While a limited number of companies do open up their management to employee scrutiny in this way, for the vast majority, management decisions are made without much transparency for those affected by such decisions. While employee representation on the board is a largely alien concept in the UK, it is a model our German colleagues have been operating since the Second World War (when, ironically, it was imposed by the British government as a way of increasing governance and transparency). In Germany, companies with over 500 employees have a two-tiered board structure, with a supervisory board consisting of at least one-third employee representatives (this increases to half if the company has over 2,000 employees) and then a management board which is elected by the supervisory board (and thus continues to be heavily influenced by employees and shareholders). While the management board has day-to-day control of the company, the supervisory board is required to opine on key strategic matters such as disposals and acquisitions and executive pay.
Theresa May’s proposals have not yet been fleshed out so it is not clear if she would look to replicate such a two-tiered approach, or indeed whether all companies would be caught or only those over a certain size, or within a particular category, eg FTSE 100 or 350 companies. Nor is it clear how many employees would need to be on the board to satisfy these requirements, and whether they would be directors who owed fiduciary duties in the same way as existing directors. However, it is clear that employees will have a voice at the top table, will be party to deciding the strategic direction of the company, how it invests its money, and who the other directors should be.

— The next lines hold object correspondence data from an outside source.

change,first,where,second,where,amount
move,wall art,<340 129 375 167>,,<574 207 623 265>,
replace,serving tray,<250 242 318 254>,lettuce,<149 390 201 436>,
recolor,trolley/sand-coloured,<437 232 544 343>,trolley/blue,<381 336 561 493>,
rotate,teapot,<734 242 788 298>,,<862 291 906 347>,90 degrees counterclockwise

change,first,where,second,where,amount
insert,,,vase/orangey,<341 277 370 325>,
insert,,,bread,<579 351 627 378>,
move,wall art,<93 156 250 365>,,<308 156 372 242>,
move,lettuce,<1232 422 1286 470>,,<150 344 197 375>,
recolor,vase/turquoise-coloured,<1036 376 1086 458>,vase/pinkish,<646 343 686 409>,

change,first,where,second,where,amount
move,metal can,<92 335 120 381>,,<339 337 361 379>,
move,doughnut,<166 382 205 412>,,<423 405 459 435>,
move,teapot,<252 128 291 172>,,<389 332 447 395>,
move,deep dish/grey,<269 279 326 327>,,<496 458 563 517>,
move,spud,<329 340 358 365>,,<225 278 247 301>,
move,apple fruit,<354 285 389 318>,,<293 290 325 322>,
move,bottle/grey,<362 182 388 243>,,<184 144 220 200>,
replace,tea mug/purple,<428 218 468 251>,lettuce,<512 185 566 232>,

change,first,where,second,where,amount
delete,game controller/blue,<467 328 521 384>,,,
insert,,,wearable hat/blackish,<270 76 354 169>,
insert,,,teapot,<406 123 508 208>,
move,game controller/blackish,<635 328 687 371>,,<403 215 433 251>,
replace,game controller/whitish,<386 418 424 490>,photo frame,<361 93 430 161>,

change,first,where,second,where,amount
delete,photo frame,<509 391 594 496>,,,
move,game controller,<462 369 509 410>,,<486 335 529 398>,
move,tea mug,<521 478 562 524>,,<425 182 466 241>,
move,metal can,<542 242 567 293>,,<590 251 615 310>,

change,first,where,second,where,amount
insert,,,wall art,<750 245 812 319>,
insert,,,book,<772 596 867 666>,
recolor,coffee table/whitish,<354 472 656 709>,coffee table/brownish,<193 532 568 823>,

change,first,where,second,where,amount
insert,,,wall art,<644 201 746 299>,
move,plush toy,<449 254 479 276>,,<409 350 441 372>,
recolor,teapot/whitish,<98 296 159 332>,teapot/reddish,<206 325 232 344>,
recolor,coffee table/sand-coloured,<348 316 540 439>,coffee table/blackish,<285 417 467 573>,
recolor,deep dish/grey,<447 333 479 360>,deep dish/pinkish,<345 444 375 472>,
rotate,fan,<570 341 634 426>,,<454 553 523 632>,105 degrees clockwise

If these new employee-directors are to be full directors in the Companies Act sense, they will also be accountable to shareholders, customers and the rest of the workforce in the event of the company failing or if there are public scandals, which they have not taken all reasonable steps to prevent. This raises further interesting questions around indemnities and directors & officers liability insurance, not to mention the need for more robust contractual confidentiality provisions.
Mrs May is also proposing a binding shareholder vote on executive pay to replace the current position under which such a vote is only advisory in nature. Further, she proposes that companies should be required to publish the differential between the pay of their CEO and the pay of an average worker. These initiatives, coupled with the gender pay reporting obligations which are expected to come into force in the autumn, also increase transparency, as well as providing a renewed focus on diversity.
Once the details are known, there will be challenges for companies to navigate how to make these proposals work in practice, but nonetheless it is an encouraging sign of future transparent and diverse corporate governance.